Use Nationally and in Massachusetts
In the U.S, arsenic production ended in 1985 when ASARCO closed its smelter in Tacoma, Washington. Now solely a consumer of arsenic, the U.S. used 22,300 metric tons in 1995 to produce industrial and agricultural chemicals, ceramics and glass products, electronics, and other products1 .
- Industrial chemicals, primarily wood preservatives, accounted for 88% of U.S. arsenic consumption.
- Agricultural chemicals accounted for 4.5% of U.S. arsenic consumption. Today agricultural use of arsenic is limited to the herbicides disodium methanearsonate and monosodium methanearsonate, for weed control in cotton fields. With the discovery of the hazards of arsenic and the development of organic-based herbicides and pesticides, arsenic use in agriculture has declined steadily since the 1930s and 1940s, when an estimated 45,000 metric tons of arsenic-based insecticides were used annually. As late as 1975, agricultural chemicals accounted for over 80% of total arsenic consumption in the U.S..
- Ceramics and glass products accounted for 3% of U.S. arsenic consumption. Arsenic compounds remove dispersed air bubbles and color in glass manufacturing and control the rate of crystal growth in the glass ceramics industry.
- Electronics and nonferrous alloys accounted for 2.7% of U.S. arsenic consumption. Arsenic serves a variety of functions in the electronics industry: it is used in the processing of gallium arsenic crystal, as a dopant in silicon wafers, and to manufacture arsine gas, which is used to make superlattice materials, lightwave devices, and high performance integrated circuits. Arsenic metal also increases corrosion resistance and tensile strength in copper alloys and strengthens posts and grids in lead-acid batteries.
- The manufacture of pharmaceuticals and feed additives accounted for 1.8% of U.S. arsenic consumption.
Between 1990 and 1995 U.S. consumption of arsenic grew from 20,500 metric tons to 22,300 metric tons.2 Driving the national expansion of arsenic consumption is its use in industrial chemicals/wood preservatives, which increased from 14,400 metric tons in 1990 to 19,600 metric tons in 1995.
In Massachusetts, arsenic consumption increased 13% between 1990 and 1996 (see Table 1). Driving the increase in use was the electronics industry, which did not report any use of arsenic in 1990, but reported almost 73,000 pounds in 1996 (see Table 2).
- Matheson Gas Products, Inc., reported 21,300 pounds of arsenic used to manufacture arsine gas for use in the electronics industry including: the manufacture of superlattice materials, lightwave devices, and high performance integrated circuits.
- M/A Com reported 51,000 pounds of arsenic used: to produce arsine gas, to produce gallium arsenide crystal for use in semiconductor wafers, and as a dopant for manufacturing silicon wafers.

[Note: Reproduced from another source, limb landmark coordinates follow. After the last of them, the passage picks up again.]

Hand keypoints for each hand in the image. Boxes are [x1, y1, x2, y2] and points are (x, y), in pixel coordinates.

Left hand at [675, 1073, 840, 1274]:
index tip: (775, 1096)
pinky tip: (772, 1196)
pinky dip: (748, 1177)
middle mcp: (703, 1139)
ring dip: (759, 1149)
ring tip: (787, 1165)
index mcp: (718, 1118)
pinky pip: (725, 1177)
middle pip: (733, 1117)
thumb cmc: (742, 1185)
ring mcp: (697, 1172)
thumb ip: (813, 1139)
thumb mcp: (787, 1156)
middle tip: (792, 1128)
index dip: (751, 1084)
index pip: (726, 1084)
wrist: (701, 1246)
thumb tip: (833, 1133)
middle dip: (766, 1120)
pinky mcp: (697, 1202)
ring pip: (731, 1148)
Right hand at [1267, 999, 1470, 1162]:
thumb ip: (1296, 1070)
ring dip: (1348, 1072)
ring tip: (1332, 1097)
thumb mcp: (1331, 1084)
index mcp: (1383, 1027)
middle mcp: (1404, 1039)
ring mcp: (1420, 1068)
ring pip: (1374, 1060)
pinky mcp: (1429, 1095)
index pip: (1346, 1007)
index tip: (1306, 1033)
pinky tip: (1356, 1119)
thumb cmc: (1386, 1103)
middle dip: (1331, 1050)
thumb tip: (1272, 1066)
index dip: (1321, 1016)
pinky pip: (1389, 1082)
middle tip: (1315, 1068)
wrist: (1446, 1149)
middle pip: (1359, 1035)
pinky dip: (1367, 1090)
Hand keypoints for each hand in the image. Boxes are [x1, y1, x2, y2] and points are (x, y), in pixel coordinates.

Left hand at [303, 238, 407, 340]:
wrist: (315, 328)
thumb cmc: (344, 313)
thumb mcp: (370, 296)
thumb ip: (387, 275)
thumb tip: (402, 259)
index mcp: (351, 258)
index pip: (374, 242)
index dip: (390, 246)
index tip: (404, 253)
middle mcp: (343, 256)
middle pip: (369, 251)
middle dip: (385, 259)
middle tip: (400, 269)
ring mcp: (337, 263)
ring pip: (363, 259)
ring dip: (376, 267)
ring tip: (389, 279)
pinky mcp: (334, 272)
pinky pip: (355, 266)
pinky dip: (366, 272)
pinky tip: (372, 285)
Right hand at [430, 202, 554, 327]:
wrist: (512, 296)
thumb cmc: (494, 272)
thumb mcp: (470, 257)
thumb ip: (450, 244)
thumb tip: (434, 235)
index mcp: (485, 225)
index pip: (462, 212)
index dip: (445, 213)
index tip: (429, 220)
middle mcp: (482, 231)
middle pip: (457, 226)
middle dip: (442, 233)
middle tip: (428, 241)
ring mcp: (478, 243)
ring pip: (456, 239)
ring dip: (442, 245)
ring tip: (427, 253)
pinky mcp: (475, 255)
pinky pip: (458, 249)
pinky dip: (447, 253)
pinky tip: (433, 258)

Similar to the nation, the primary use of arsenic in Massachusetts is as a wood preservative; it accounted for 100% of arsenic use in 1990 and 87% in 1996. Overall, the use of arsenic as a wood preservative in Massachusetts declined by 1% between 1990 and 1996. This reduction is a combination of one facility closing, and two larger facilities increasing their use of arsenic by almost 40%.
Table 1 includes two sources of “output” data: Massachusetts Toxics Use Reduction Act (MA TURA) and U.S. Environmental Protection Agency (EPA), Toxics Release Inventory (TRI) data. The MA TURA database includes all non-product material created by a process line prior to release, on-site treatment, or transfer (“byproduct”) and the amount of toxic chemical incorporated into a product (“shipped in or as product”). The U.S. EPA, TRI database includes information on the waste materials generated by a facility after on-site treatment including: releases to air, land, and water (“environmental releases”) and transfers off-site for treatment or disposal (“off-site transfers”).
- Total MA TURA outputs of arsenic and its compounds increased by only 1% between 1990 and 1996. In the electronics industry, arsenic is commonly used as an intermediary chemical and is transformed into new products like arsine gas and gallium arsenide crystal. Therefore, little TURA-reportable byproduct results from these uses.
- Total EPA releases and transfers for Massachusetts increased between 1990 and 1996, rising from 544 pounds to 4,221 pounds. EPA off-site transfers increased because M/A Com reported almost 4,000 pounds of waste arsenic that was not generated in 1990.
1 All national data are from SRI, 1996.
2 This short time period masks wide fluctuations in U.S. arsenic consumption. Since 1973 (when 22,000 metric tons were consumed), consumption varied between a low of 9,700 metric tons in 1976 to a high of 23,900 metric tons in 1992. Between 1973 and 1995, consumption increased by only one percent (SRI, 1996).